What to do
While reading through the material below, copy each line that holds the word "with".

[Start of Attachment]

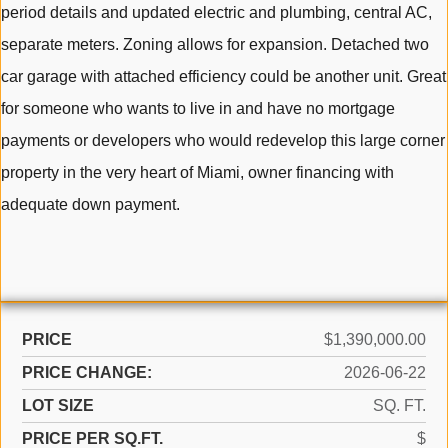
period details and updated electric and plumbing, central AC,
separate meters. Zoning allows for expansion. Detached two
car garage with attached efficiency could be another unit. Great
for someone who wants to live in and have no mortgage
payments or developers who would redevelop this large corner
property in the very heart of Miami, owner financing with
adequate down payment.
PRICE
$1,390,000.00
PRICE CHANGE:
2026-06-22
LOT SIZE
SQ. FT.
PRICE PER SQ.FT.
$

[End of Attachment]

Written answer
car garage with attached efficiency could be another unit. Great
property in the very heart of Miami, owner financing with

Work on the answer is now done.